One of the blessings of working in the field of geriatric physical therapy is the opportunity to meet extraordinary individuals willing to share their life story, wisdom, and friendship. The woman pictured on this month's cover was such a woman to me. Elizabeth and I began to know each other nearly 20 years ago when, at the age of 81, she participated in a research project on balance and fear of falling that was the basis for my dissertation. She has been a wonderful role model for “healthy aging,” despite a few chronic health problems accumulated along the way, and she has reshaped my concept of what is possible in later life and the power of resilience of the human spirit. Engaged and active intellectually, socially, and physically, she was an active listener and reflective counselor for a wide circle of family and friends. Despite the pain of osteoarthritis and a growing unsteadiness that finally limited her community mobility when she reached her late 90s, Elizabeth's “joie de vivre” was infectious and inspiring. She found ways to remain connected by phone call and e-mail and continued to be the anchor for the multigenerational family who loved her.
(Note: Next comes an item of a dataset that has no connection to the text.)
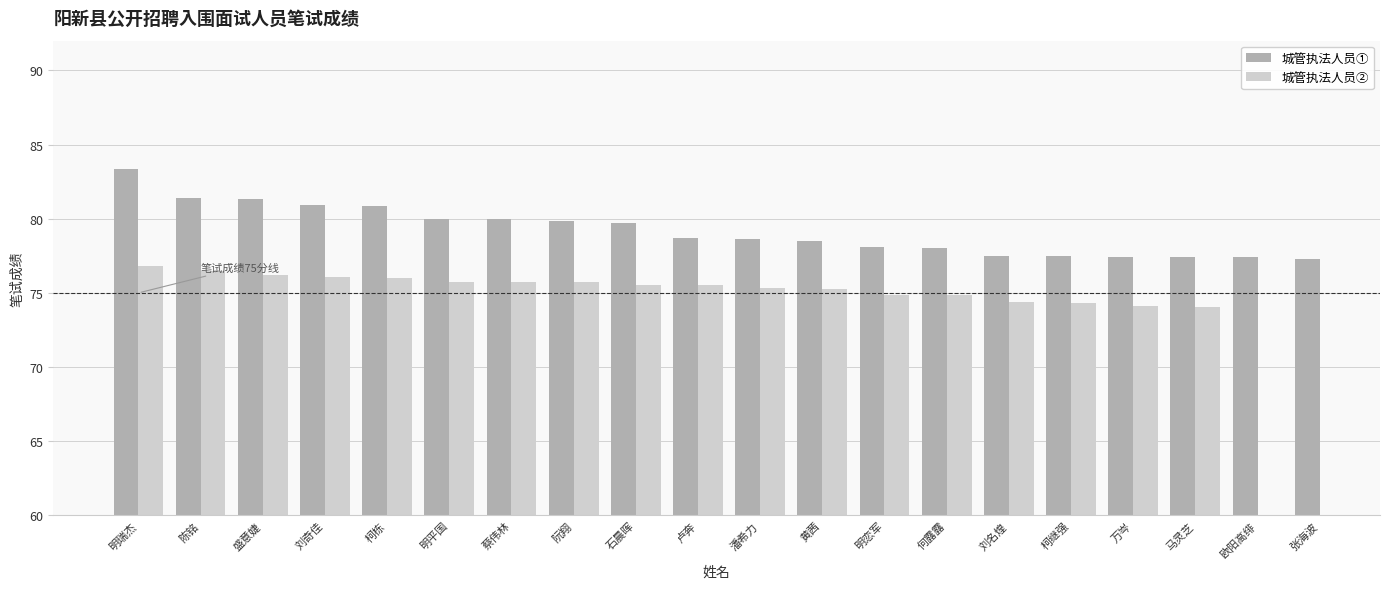

At which label is 城管执法人员② closest to 75?

明恋军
One of the last thoughts I shared with her was a comment that “I want to be just like you when I grow up” when we were speaking about the possibility of my retirement. She truly “lived” well, despite significant pain and functional limitation, right up until the moment of her passing, just shy of her 101st birthday.
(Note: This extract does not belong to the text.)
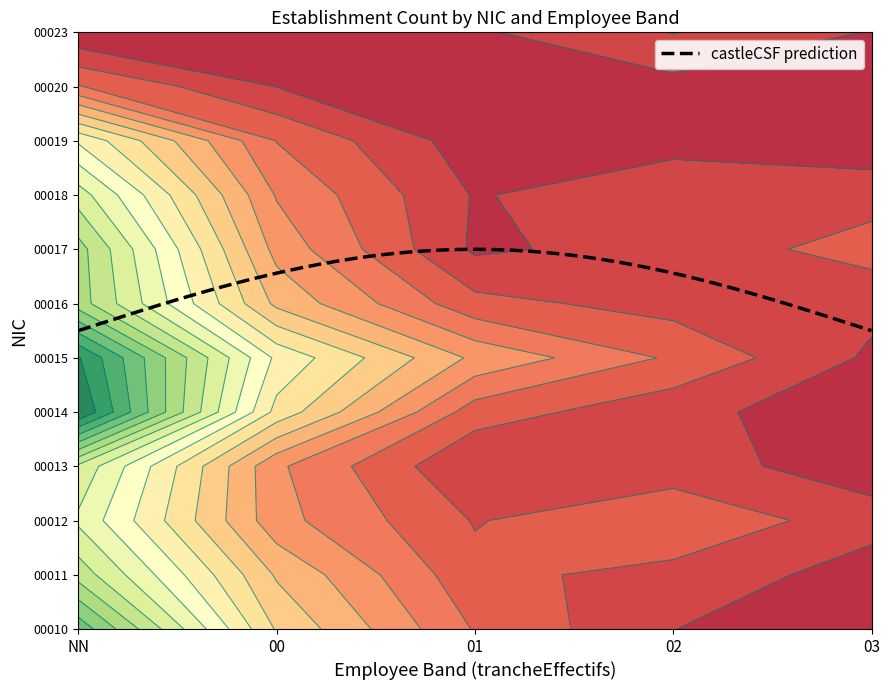

At how many categories does at least one series exceed 2?

5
There have been many inquiries about the woman whose image graced the cover of the first issue of the Journal this year: she is also an Elizabeth and is this grateful editor's mother. The picture was taken in a formal garden during a trip that we took together to Ireland several years ago, when she was approaching her 80th birthday. A very private person, she agreed to be our “cover girl” only when I explained that it was an opportunity for me to honor her love and guidance and her belief in possibilities that have been the foundation for my personal and professional life, a small token of thanks and a celebration of a well-lived life.
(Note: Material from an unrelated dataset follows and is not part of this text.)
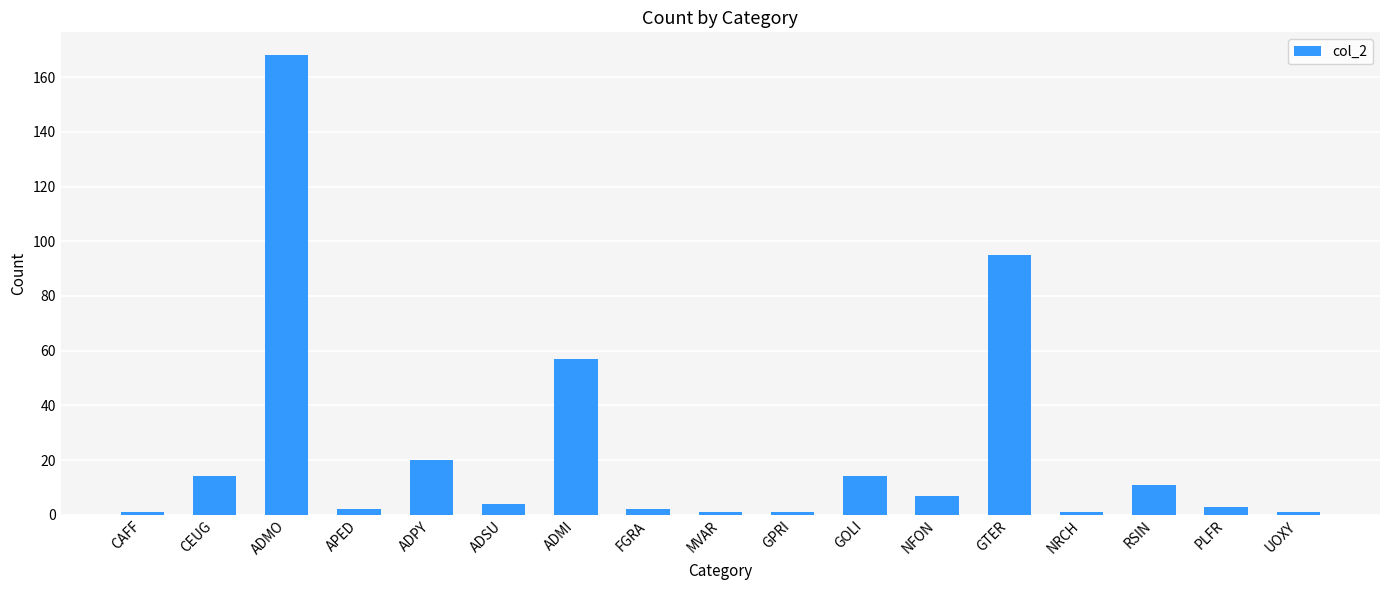

What is the change in value from ADSU to ADMI?

+53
If you have images of older adults who are active and engaged in the process of living, whether in the community, in assisted living, or in long-term care, please consider submitting them for future cover art. Images should be in electronic format (.jpg, .tiff), of at least 300 dpi, and must be accompanied by a photography permission form signed by all individuals who can be identified in the picture. Send images via e-mail to the editor at firstname.lastname@example.org.
I am sure each of us can bring to mind older women and men who have been both an inspiration and an agent of change in our professional careers. In many ways, all of the research articles and case reports that appear in the Journal are tributes to those aging adults who serve as a catalyst for our work as researchers, clinicians, and educators in the field of geriatric rehabilitation. As you read the work in this issue, presented as evidence that will inform our clinical decision making, reflect a moment and offer thanks to those aging adults who, as participants in research studies, have contributed to the development of new knowledge and the advancement of physical therapy practice.